On Monday, June 15, 2020, the U.S. Supreme Court published a historic decision in Bostock v. Clayton County, Ga. A 6-3 majority held the prohibition against sex discrimination in employment in Title VII of the Civil Rights Act of 1964 (“Title VII”) includes discrimination based upon sexual orientation. For jurisdictions which had endorsed a contrary view, claims of sexual orientation discrimination under Title VII present new questions.
In many situations, for instance, the information available to an employer allows only a perception of the sexual orientation of an applicant or employee. This information can be appearance, physical mannerisms, speech and interactions with others. This information can also be a second-hand report or a rumor. Predictably, basing a perception on such incomplete information can lead to mistaken assumptions about a person’s sexual orientation.

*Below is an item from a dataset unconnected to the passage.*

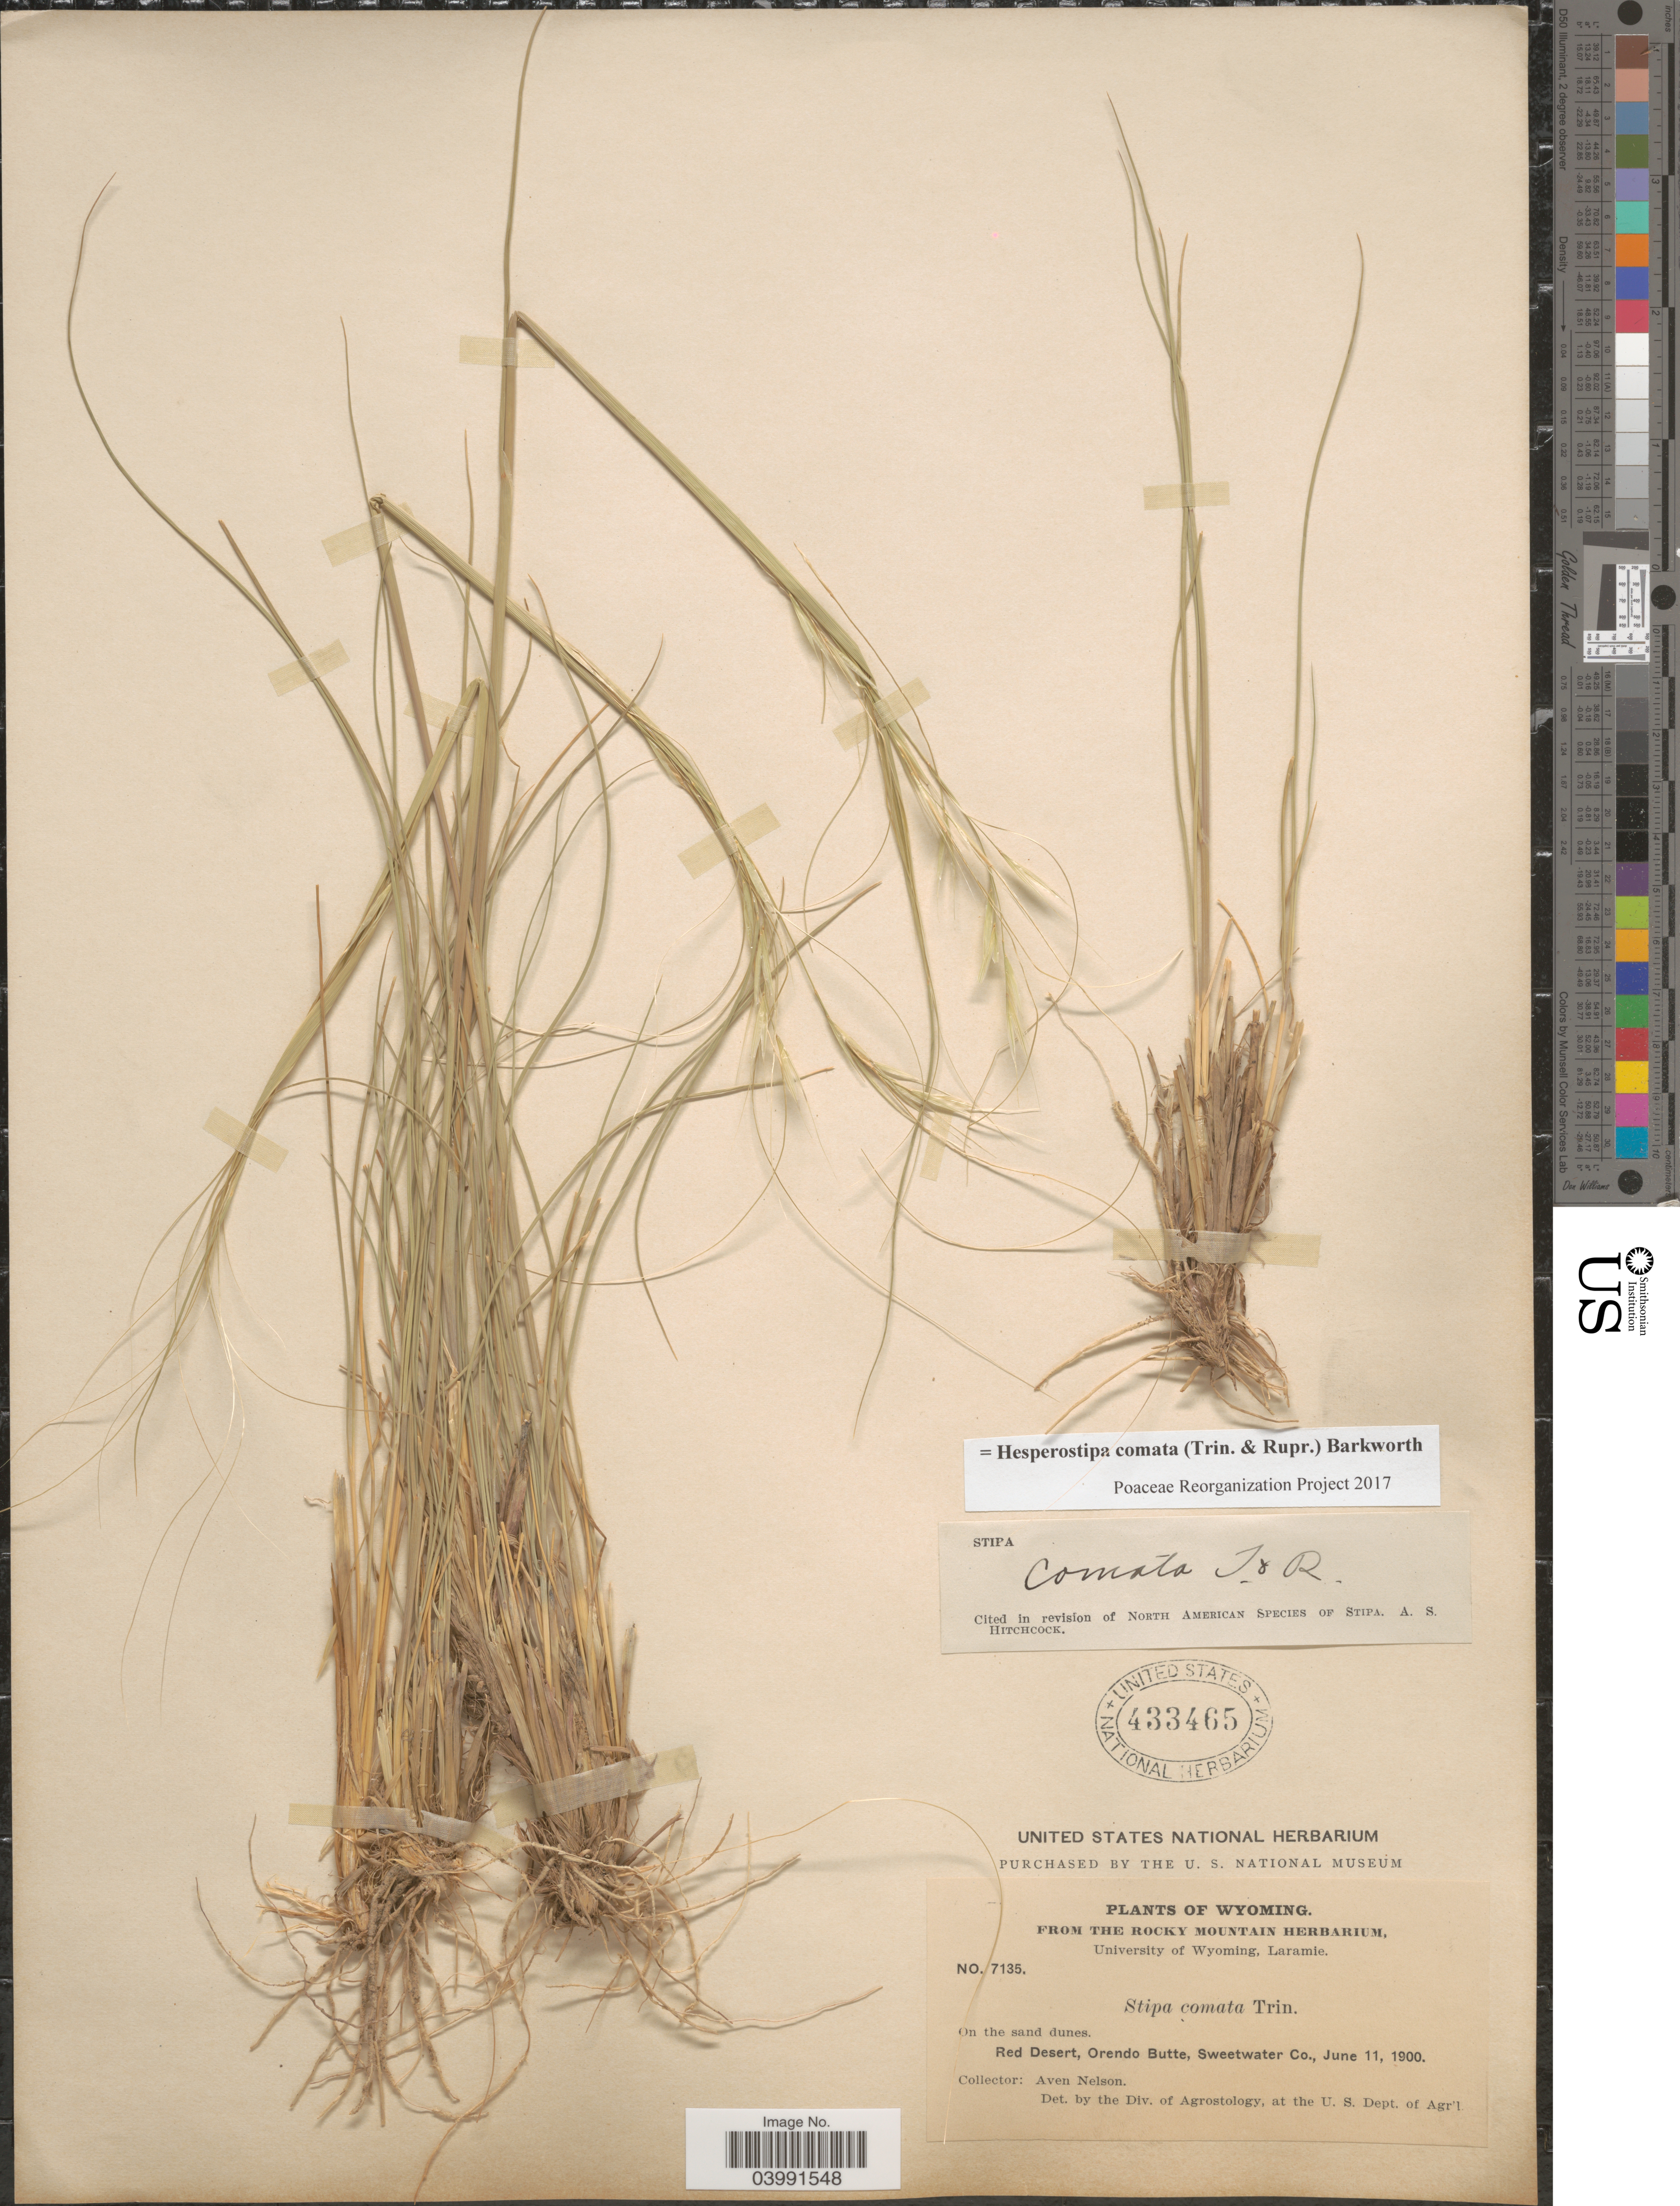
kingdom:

So is it a defense to a claim of sex discrimination that an employer merely had a perception an applicant or employee was gay? Similarly, is it a defense to a sex bias claim that the employer was mistaken about the sexual orientation of an applicant or employee?
Some cases decided before Bostock had already answered these questions in the negative. In these cases, gender stereotyping was found to be a sufficient basis for a claim of sex discrimination.
In this case before the U.S. District Court for the Eastern District of Pennsylvania, a female plaintiff claimed she was constructively discharged by a former employer based on sex, in violation of Title VII. She claimed she was harassed with claims she was a lesbian even though she was heterosexual and married.
The former employer moved to dismiss the suit alleging it could not be held liable under Title VII because the employer’s perception of the plaintiff’s sexual preference (i.e. , that she is gay) was incorrect.
In a 2017 opinion denying the employer’s motion to dismiss, the court found the plaintiff stated a viable claim of gender stereotyping in violation of Title VII. Indeed, the court opined:
“… it is perhaps worse (for defendant’s case) that [the employer] was mistaken in [its] assumption that [Plaintiff] is gay. The fact that [Plaintiff] is not gay simply reveals that [the employer] harbored such a strong prejudice and animus as to how women should look, dress and act, that [the employer] actually mischaracterized another person’s sexual orientation because of this prejudice. Clearly, [the employer’s] animus and pre-conceived stereotyping played a role in [its] treatment of [Plaintiff].”
In this case before the U.S. District Court for the Southern District of New York, a male employee sued his former employer claiming he was fired based upon the perception he is gay, in violation of Title VII. The complaint never actually alleges the plaintiff is gay.
The former employer moved to dismiss arguing because the plaintiff did not allege he is not heterosexual, he could not bring a sex discrimination claim.
In a June 11, 2020 opinion denying the employer’s motion to dismiss, the court noted perceived sexual orientation discrimination is a form of sex stereotyping. The court elaborated:
“And more importantly, Defendants have not offered a reason to distinguish between actual and perceived sexual orientation [citation omitted]. The court sees no reasons for the distinction. So the mere fact that [Plaintiff] has not alleged that he is not heterosexual does not compel dismissal of his claims.”
Bronson v. Hanover Foods Corp.
In this case before the U.S. District Court for the Middle District of Pennsylvania, a male employee sued for sex discrimination alleging a hostile work environment and unlawful termination under Title VII. According to the plaintiff, his supervisors called him derogatory names such as “queer”, “fag” and “fairy” due to the way the plaintiff kept himself in comparison to other employees.
The employer moved for summary judgment.
In an April 1, 2020 decision, the court agreed the plaintiff did not state viable claims for discrimination under Title VII based on sexual orientation or perceived sexual orientation. The court still denied the employer’s motion holding a factfinder could conclude the plaintiff had been discriminated against because of his failure to adhere to the employer’s idea of gender stereotypes. In doing so, the court never reached the question of whether the plaintiff was actually gay or not.
Perception is Reality
Although claims based upon perceived membership in a class protected by Title VII have received inconsistent treatment in the courts, it thus appears, at least for the time being, available precedent favors the protection under the Act of perceived sexual orientation as well as actual sexual orientation. With gender stereotyping being a sufficient basis for a claim of sex discrimination under Title VII, perception can have very real consequences for employers.